Can the Cosmopolitan Globetrotter, as a Concept, Survive COVID-19?
COVID-19 has been a difficult time for those who love to travel. As countries enforce lockdown to minimize the risks of citizens contracting the disease from one another, shutting national borders has been a standard procedure. Airports emptied out as airlines canceled flights, and even among supposed visa-free travel zones like the EU, internal checks on supposedly non-existent national border controls have made it difficult for citizens to exercise their right to move, live, and work anywhere within the zone. While the talks of regional "travel bubbles" abound among countries that seem to have suppressed the epidemic, the return of unhindered travel around the world remains far away.
The economic damage of restrictions on the movement of people across the border is obvious. Those who rely on people moving to make a living, including airlines, hotels, and millions employed by the tourism industry around the world, directly suffer from the lack of visitors and business travelers from other countries. But beyond the direct hits to travel and hospitality, blanket international travel bans also bring indirect damages to other industries that may not directly rely on foreigners' money. Even firms that service what are largely domestic markets, ranging from convenience stores to advertising agencies, employ legions of foreign employees and executives that form important, if largely not publicized, cogs in the corporate machine.
Yet, while the economic damage of restricted movements is immediate and commonly felt in the short term, in the long-term, the psychological damage that comes from people not being able to easily cross borders can be even more severe. Globalization is more than just allowing firms to extend their supply chains and markets around the world. It is also an exercise in the sharing of ideas and worldviews that come from integrating practices and norms from different corners of the world. By bringing ideas from different countries together, new products and services can be created to further improve the livelihoods of people everywhere.
That sharing of ideas is what allowed the creation of what some would term a "cosmopolitan elite," a group of globetrotters who are not only everywhere in their footprint, and encompasses everywhere in their very minds. By eschewing personal identification with any one particular nationality or culture, the members of the cosmopolitan elite serve as a bulwark against sometimes rabid and irrational nationalism put forth by those who seek to use the idea of fundamental difference across nations to prevent further encroachment of globalization, at least at a personal level, upon an isolationist definition of national sovereignty.
Yet, for the cosmopolitan elite to serve, the ability to move across borders is indispensable. The fluid worldview of its members is formulated through personal experiences living in multiple countries and interacting with locals in multiple places. For the cosmopolitans to remain cosmopolitan, and for more people to join their ranks require their being able to continue going to new places and interacting with people there, with little restrictions to hold them back. The travel bans instigated by governments amid the coronavirus epidemic seek to put an end to the very possibility of there being cosmopolitan globetrotters.
It is all the more unfortunate that the cosmopolitans cannot be themselves now, because it is now that their guild worldview and tolerance of different cultures are particularly needed. The willingness of governments around the world to instinctively close borders reflects a fundamental lack of trust that people and governments of other countries are as capable as their own in containing the disease. Many online comments have put forth hypotheses that some countries are weathering the epidemic with fewer fatalities because of their people being more culturally or even genetically suited for warding off the virus.
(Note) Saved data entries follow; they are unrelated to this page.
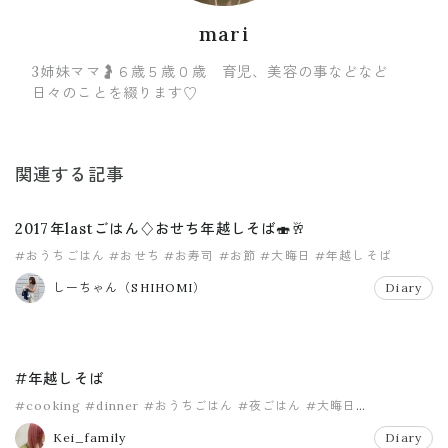
mari
3姉妹ママ🤰６歳５歳０歳 育児、美容の事などなど
日々のことを綴ります♡
関連する記事
2017年lastごはん♢おせち年越しそば🍣🥂
#おうちごはん
#おせち
#お寿司
#お節
#大晦日
#年越しそば
しーちゃん（SHIHOMI）
Diary
#年越しそば
#cooking
#dinner
#おうちごはん
#夜ごはん
#大晦日
#年越しそば
Kei_family
Diary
Indeed, without the cosmopolitan elite that speaks for the necessity of continued cross-border movements, nationalists may easily leverage the dangers of renewed infections as COVID-19 mutates, or other strains of viruses emerge, to permanently make national economies and communities more insular. As the disruptions caused by COVID-19 has proven the wisdom of keeping the production of vital supplies close to home rather than depend upon fickle global supply chains, governments can find support for self-reliance and isolationism among those who had previously called for more global integration of both the economic and cultural sort.
Yet, reviving global travel will not be easy under the current situation. Governments and peoples around the world continue to blame foreigners for the virus, with racism and xenophobia becoming more visible due to COVID-19. The case against globetrotters is as valid as it has ever been since the term was conceived. Those who love to travel cannot simply wish away the travel bans now. But at the very least, they can keep up the narrative that closed borders today are only temporary and in the long term, the world simply cannot do without open borders. An argument, based on the irreversibility of globalization, hinged upon people flowing relatively freely across borders, goes a long way to ensure overt nationalism does not take hold in the era of COVID-19.